Poking Alabama can be an invitation for pain.
Oh, when will teams learn? Year after year, some want Bama. From sea to shining sea, inside college football and beyond the sport, some muster enough courage to call out King Crimson Tide’s name.
Usually, this is a horrible idea.
Usually, this profile in courage ends with the challenger’s hopes resembling shattered glass.
Usually, this simple order is the best one to live by when considering wanting Bama: Just don’t do it.
But Saturday presented more examples of some walking on the wild side. The father of Tennessee quarterback Jarrett Guarantano sent a warning to “Goliath” Alabama before the Crimson Tide turned the Volunteers into a puddle of goo. Later, Penn State fans chanted “We Want Bama” during the Nittany Lions’ victory against Michigan, as if their team wouldn’t become the latest gnat on the Crimson Tide’s windshield if the programs meet in the College Football Playoff.
We’ve decided to break down recent examples of “wanting Bama” by their types of ridiculousness. Because, really, wanting Alabama is insanity.
RIDICULOUSLY CRAZY: Vanderbilt defensive lineman Nifae Lealao says, “Alabama, you’re next”
When it happened: After Vanderbilt beat Kansas State on Sept. 16, 2017.
Why it was ridiculous: Aren’t people who attend Vanderbilt supposed to be smart? Clearly, Lealao’s brain short-circuited when he singled out Alabama following the Commodores’ 14-7 victory against the Wildcats, which seemed like a decent win at the time. Lealao not only poked the bear, he took a taser to its backside, and he didn’t have to speed to outrun the beast when the Crimson Tide made a rare visit to Nashville on Sept. 23. The result? Alabama 59, Vanderbilt 0.
RIDICULOUSLY MISGUIDED: James Guarantano writes on Twitter that son Jarrett won’t be afraid of “Goliath” Alabama
When it happened: Before Alabama torched Tennessee 45-7 on Saturday.

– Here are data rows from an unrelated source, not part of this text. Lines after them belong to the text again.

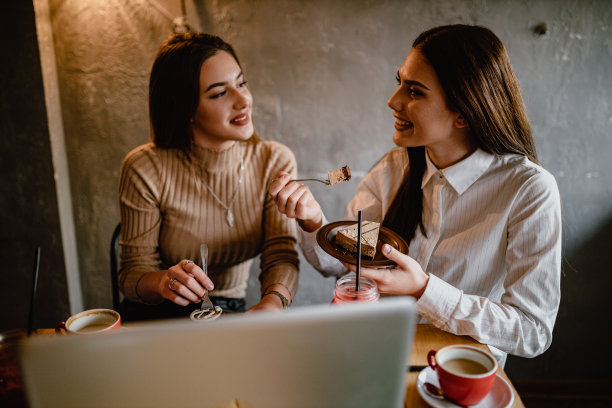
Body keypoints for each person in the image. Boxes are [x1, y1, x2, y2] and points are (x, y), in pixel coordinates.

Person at [269, 24, 561, 365]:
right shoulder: (394, 169)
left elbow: (531, 331)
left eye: (415, 91)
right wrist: (312, 220)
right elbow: (347, 264)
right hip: (377, 355)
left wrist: (424, 289)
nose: (393, 101)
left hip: (461, 372)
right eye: (400, 83)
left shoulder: (529, 190)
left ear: (463, 113)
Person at [118, 32, 299, 320]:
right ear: (186, 108)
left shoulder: (274, 161)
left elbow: (281, 253)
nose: (243, 101)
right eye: (219, 93)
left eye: (241, 83)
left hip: (229, 309)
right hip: (155, 317)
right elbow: (132, 273)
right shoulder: (144, 167)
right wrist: (163, 281)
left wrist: (273, 303)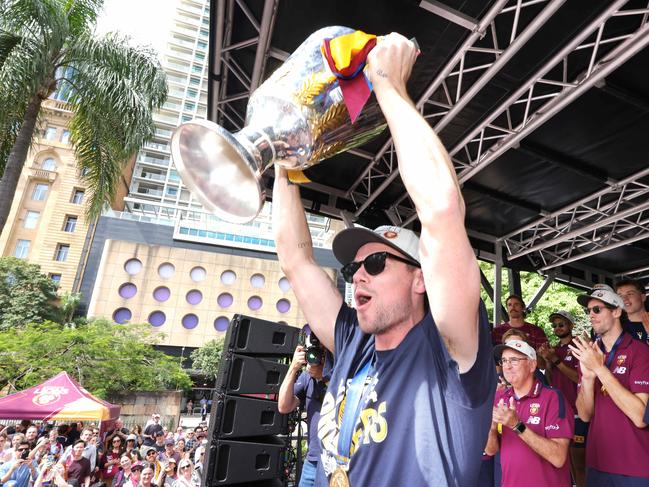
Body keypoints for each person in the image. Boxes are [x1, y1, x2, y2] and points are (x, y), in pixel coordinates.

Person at [271, 33, 496, 486]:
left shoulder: (449, 350)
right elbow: (295, 259)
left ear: (420, 280)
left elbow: (442, 209)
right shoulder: (353, 340)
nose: (358, 277)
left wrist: (389, 86)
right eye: (354, 268)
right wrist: (283, 161)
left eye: (376, 265)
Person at [570, 284, 649, 484]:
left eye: (597, 309)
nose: (591, 315)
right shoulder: (590, 354)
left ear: (616, 311)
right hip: (597, 464)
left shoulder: (640, 351)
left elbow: (640, 417)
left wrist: (600, 370)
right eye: (588, 311)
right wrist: (587, 378)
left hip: (635, 466)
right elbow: (585, 415)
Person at [486, 340, 573, 486]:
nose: (507, 366)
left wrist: (517, 425)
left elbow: (558, 458)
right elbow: (490, 450)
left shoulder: (553, 398)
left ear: (532, 365)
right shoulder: (500, 398)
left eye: (514, 360)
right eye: (504, 360)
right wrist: (492, 429)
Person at [538, 310, 586, 487]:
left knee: (580, 462)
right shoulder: (554, 349)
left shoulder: (579, 345)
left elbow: (578, 377)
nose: (557, 328)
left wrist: (556, 360)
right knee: (565, 461)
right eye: (555, 325)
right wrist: (549, 362)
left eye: (561, 324)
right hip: (560, 410)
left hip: (579, 410)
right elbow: (552, 381)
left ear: (571, 326)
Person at [278, 339, 329, 487]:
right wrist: (293, 368)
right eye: (317, 350)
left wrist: (324, 377)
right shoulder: (308, 377)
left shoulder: (342, 372)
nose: (319, 355)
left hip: (335, 461)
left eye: (323, 351)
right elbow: (284, 406)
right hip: (312, 461)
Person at [615, 278, 649, 344]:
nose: (624, 299)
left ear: (643, 297)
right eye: (620, 296)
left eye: (630, 294)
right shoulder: (617, 326)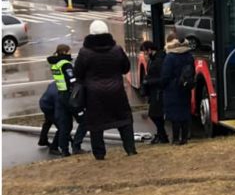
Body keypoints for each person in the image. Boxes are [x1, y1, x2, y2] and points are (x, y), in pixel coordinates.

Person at [74, 20, 137, 160]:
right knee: (124, 120)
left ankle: (99, 154)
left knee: (96, 125)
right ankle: (130, 149)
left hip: (94, 94)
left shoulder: (85, 52)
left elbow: (77, 72)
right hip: (116, 91)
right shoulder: (117, 49)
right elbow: (126, 67)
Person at [47, 43, 86, 157]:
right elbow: (72, 81)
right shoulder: (66, 64)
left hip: (61, 96)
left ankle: (64, 150)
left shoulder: (55, 64)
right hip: (70, 96)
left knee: (65, 125)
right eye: (69, 51)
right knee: (84, 120)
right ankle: (76, 146)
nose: (70, 53)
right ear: (64, 52)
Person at [160, 37, 196, 145]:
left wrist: (163, 86)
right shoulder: (189, 56)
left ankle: (175, 139)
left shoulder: (170, 57)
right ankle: (184, 138)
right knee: (185, 112)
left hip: (172, 88)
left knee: (174, 114)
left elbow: (165, 75)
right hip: (185, 88)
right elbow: (192, 72)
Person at [140, 39, 170, 144]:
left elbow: (161, 77)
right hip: (155, 91)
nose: (145, 54)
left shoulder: (158, 60)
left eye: (145, 52)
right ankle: (161, 135)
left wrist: (148, 81)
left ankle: (162, 136)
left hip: (158, 91)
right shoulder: (154, 59)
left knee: (154, 114)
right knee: (156, 115)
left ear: (150, 50)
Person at [38, 81, 58, 150]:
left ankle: (42, 140)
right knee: (62, 127)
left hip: (44, 103)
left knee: (48, 122)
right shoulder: (60, 88)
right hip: (49, 106)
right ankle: (54, 147)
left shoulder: (53, 83)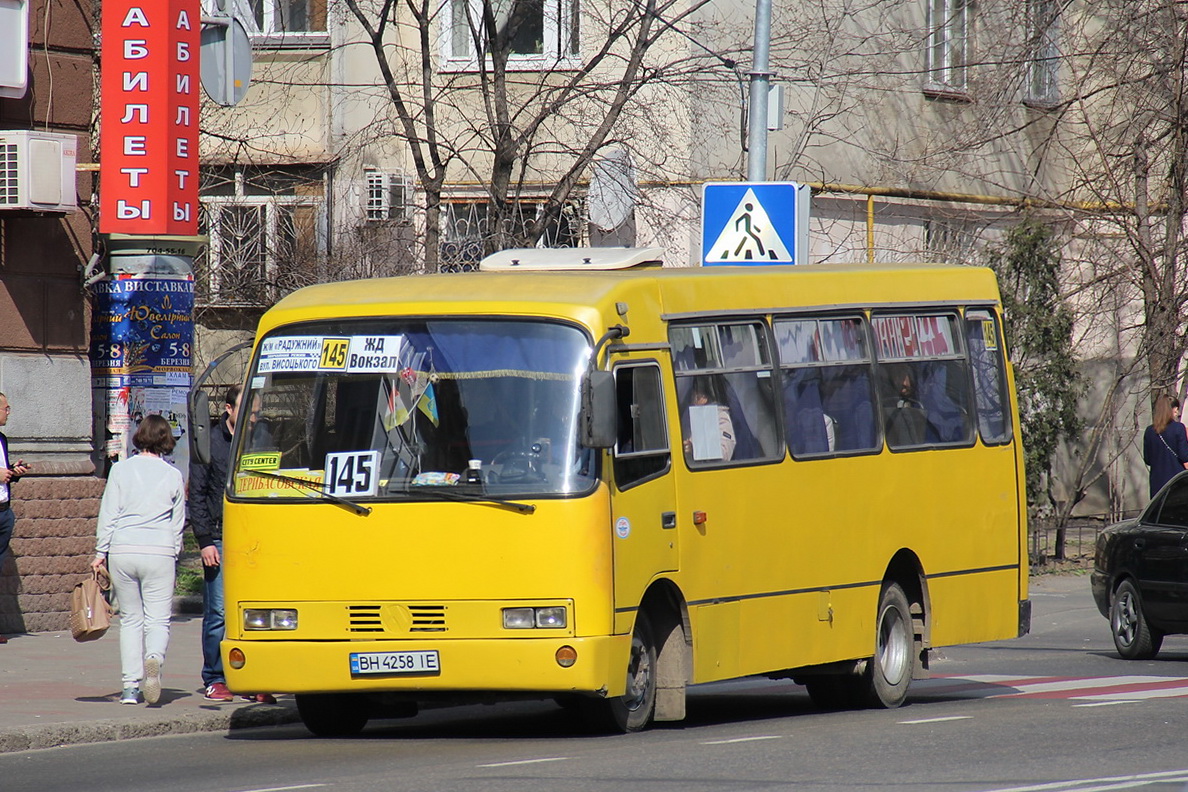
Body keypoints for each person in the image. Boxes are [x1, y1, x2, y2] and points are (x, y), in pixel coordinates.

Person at [188, 385, 275, 704]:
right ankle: (215, 677)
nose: (254, 418)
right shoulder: (210, 443)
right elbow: (196, 495)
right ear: (229, 409)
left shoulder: (261, 438)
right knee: (219, 611)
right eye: (249, 412)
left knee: (259, 612)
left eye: (257, 413)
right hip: (221, 538)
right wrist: (205, 541)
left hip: (254, 540)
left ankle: (253, 676)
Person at [91, 415, 185, 705]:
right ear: (167, 440)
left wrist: (100, 552)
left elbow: (110, 512)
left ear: (139, 436)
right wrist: (175, 552)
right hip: (158, 550)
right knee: (158, 619)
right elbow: (177, 522)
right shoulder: (173, 475)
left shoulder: (120, 470)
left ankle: (130, 688)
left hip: (123, 549)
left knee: (131, 619)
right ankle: (154, 659)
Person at [0, 392, 31, 645]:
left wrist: (14, 472)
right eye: (5, 408)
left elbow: (4, 474)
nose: (8, 412)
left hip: (3, 511)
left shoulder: (2, 439)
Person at [1142, 394, 1188, 498]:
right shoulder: (1178, 428)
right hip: (1176, 479)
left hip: (1156, 481)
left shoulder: (1149, 431)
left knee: (1160, 511)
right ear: (1174, 409)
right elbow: (1184, 456)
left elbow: (1147, 459)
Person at [682, 377, 736, 461]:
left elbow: (725, 452)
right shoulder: (688, 416)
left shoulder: (721, 417)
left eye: (697, 395)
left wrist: (694, 449)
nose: (694, 399)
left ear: (704, 397)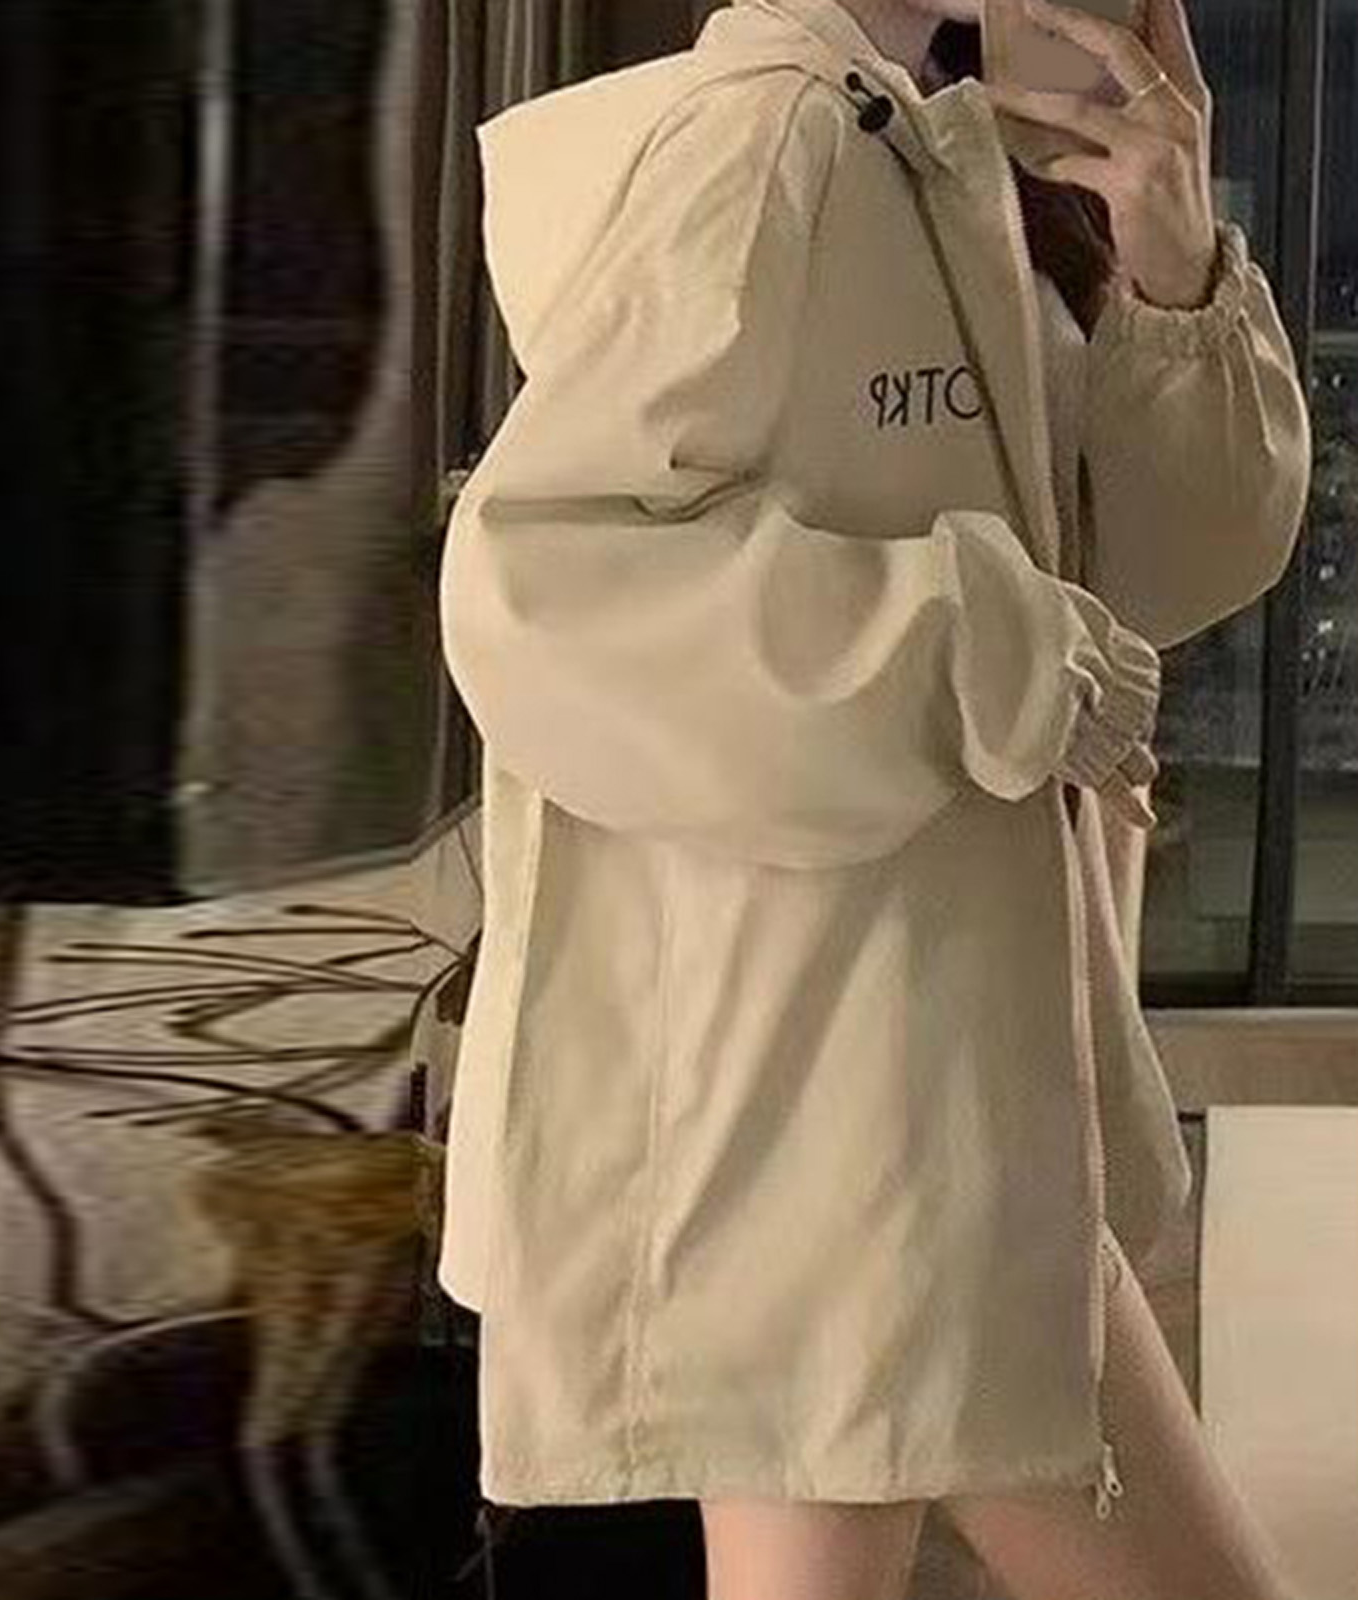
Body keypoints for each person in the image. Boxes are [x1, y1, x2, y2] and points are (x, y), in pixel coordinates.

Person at [435, 1, 1312, 1596]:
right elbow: (544, 587)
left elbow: (1159, 569)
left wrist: (1175, 264)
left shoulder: (932, 162)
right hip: (830, 1089)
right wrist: (1001, 649)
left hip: (946, 1081)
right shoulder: (767, 142)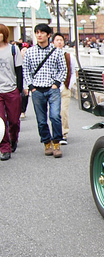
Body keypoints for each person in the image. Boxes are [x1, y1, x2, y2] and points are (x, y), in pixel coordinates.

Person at [23, 23, 67, 158]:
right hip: (37, 89)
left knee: (55, 116)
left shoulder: (57, 51)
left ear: (49, 35)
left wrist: (56, 83)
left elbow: (63, 69)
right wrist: (31, 87)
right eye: (37, 32)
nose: (39, 35)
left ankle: (56, 143)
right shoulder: (30, 52)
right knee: (41, 120)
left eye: (42, 32)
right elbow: (26, 70)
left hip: (52, 88)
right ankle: (46, 142)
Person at [0, 24, 23, 160]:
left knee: (14, 120)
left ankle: (13, 138)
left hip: (11, 88)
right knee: (1, 121)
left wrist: (19, 89)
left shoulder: (13, 49)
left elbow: (19, 70)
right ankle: (4, 147)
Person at [52, 33, 73, 144]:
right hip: (52, 87)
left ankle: (64, 133)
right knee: (54, 112)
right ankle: (55, 132)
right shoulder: (49, 55)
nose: (59, 42)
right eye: (57, 40)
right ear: (53, 42)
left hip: (64, 87)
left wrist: (69, 85)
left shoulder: (68, 56)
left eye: (61, 40)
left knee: (63, 111)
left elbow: (74, 71)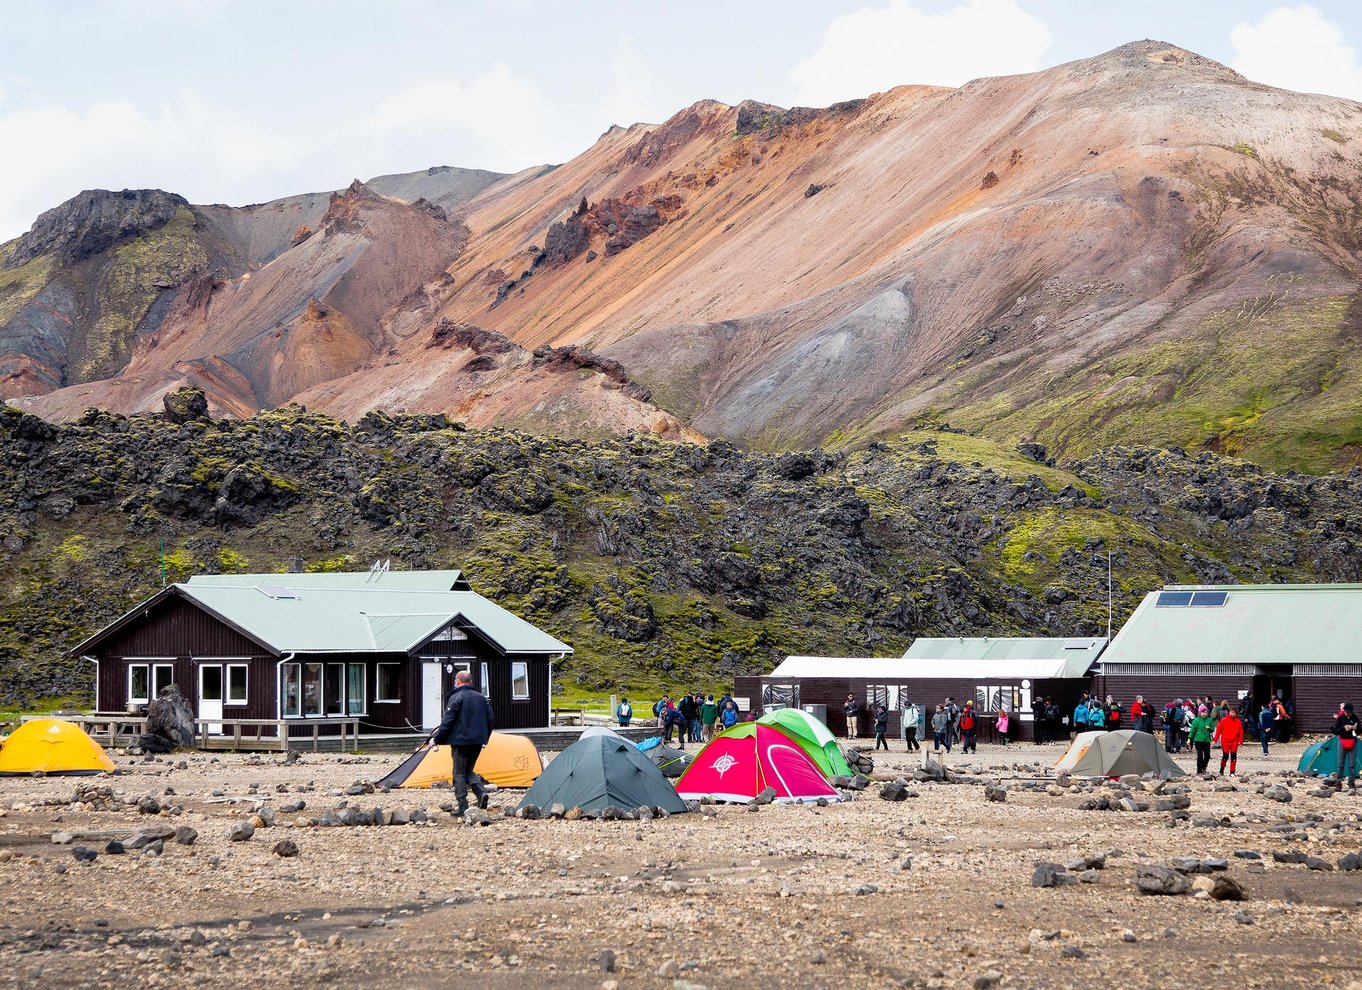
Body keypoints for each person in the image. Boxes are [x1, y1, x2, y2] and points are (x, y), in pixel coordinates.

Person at [429, 669, 494, 816]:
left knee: (458, 773)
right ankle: (481, 793)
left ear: (457, 682)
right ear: (470, 682)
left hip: (461, 742)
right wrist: (485, 738)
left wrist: (436, 739)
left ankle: (463, 806)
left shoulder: (456, 698)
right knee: (469, 770)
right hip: (478, 741)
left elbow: (447, 721)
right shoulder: (482, 699)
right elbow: (490, 720)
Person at [1334, 702, 1360, 788]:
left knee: (1352, 765)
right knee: (1340, 765)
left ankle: (1351, 783)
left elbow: (1360, 730)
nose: (1348, 714)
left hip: (1352, 742)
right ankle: (1338, 783)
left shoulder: (1355, 718)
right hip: (1342, 742)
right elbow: (1335, 731)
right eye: (1347, 712)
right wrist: (1343, 728)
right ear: (1344, 711)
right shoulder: (1340, 718)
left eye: (1350, 712)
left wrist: (1355, 728)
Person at [1214, 704, 1244, 775]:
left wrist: (1241, 741)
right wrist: (1215, 740)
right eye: (1231, 712)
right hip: (1225, 742)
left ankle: (1232, 771)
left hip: (1234, 742)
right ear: (1229, 712)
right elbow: (1218, 731)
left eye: (1234, 712)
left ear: (1236, 713)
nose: (1232, 714)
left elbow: (1241, 732)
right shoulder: (1224, 721)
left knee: (1233, 757)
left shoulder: (1238, 722)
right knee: (1225, 756)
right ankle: (1222, 769)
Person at [1188, 704, 1215, 775]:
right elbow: (1192, 730)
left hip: (1206, 740)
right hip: (1198, 740)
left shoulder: (1209, 720)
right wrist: (1189, 738)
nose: (1204, 714)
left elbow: (1212, 729)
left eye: (1205, 712)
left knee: (1207, 756)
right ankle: (1199, 771)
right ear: (1200, 712)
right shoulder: (1196, 720)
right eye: (1203, 712)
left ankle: (1204, 767)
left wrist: (1209, 728)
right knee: (1199, 755)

Why it was ridiculous: OK, it’s fine to have confidence in your son. But for goodness’ sake, know the situation. Tennessee had as much of a chance against Alabama as a deer against a wolf that hadn’t ripped into fresh meat in a month. Perhaps the younger Guarantano wasn’t “scared” when seeing the color crimson. But keep that talk within the family or within a text-message thread among friends. Stay far, far away from the powerful Twitter machine when your words might serve as a match meeting gasoline and make you look silly.
RIDICULOUSLY NAÏVE: Washington fans make signs that say, “We Want Bama”
When it happened: Before the Huskies faced Alabama in the 2016 Peach Bowl.
Why it was ridiculous: We’ll give Washington fans somewhat of a pass here. Perhaps moving images of Alabama’s dominance hadn’t traveled to the far reaches of the Pacific Northwest before Nick Saban’s team tossed Washington into a whirlpool at the Georgia Dome last December. After all, Tuscaloosa is a little more than a short jog from Seattle. But come on, what were they thinking? Did Washington fans think their team could hang with Alabama? Did they think the best the Pac-12 had to offer could stand chin-to-chin against the SEC’s biggest, baddest monster? Move to the back of the line, purple people.
When it happened: Browns fans on Nov. 20, 2016; Trail Blazers’ Twitter account on Oct. 14, 2017.
Why it was ridiculous: Sometimes, ridiculous can be hilarious. Browns fans held signs saying, “We Want Bama” last season. Then recently, Portland’s Twitter account shared the same message. Of course, neither the Browns nor the Trail Blazers ever will have a chance to match wits with Alabama. (We wouldn’t want to see what the Crimson Tide defensive line would do to poor DeShone Kizer.) But you must tip your cap to these creative efforts at “wanting Alabama.” You’ll never see an NBA team tweet “We Want Mizzou” for a reason.
RIDICULOUSLY FORTUNATE: Clemson QB Deshaun Watson wants Alabama before the most recent national championship game
When it happened: After Clemson beat Ohio State in 2016 Fiesta Bowl.
Why it was ridiculous: Sometimes, the unwise get lucky. Watson said he wanted “the best of the best” after the Tigers’ rout of the Buckeyes in the Fiesta Bowl. Yes, he had a strong game to lead the Tigers past the Crimson Tide last January during a thrilling national-title game. Yes, he threw for 420 yards and produced 4 touchdowns in a memorable performance. But without that “pick-play” touchdown that placed Clemson over the top in Tampa, Fla., Watson would have lived a much different ending. And he would have learned what most understand after they “want Alabama” and receive their misguided wish.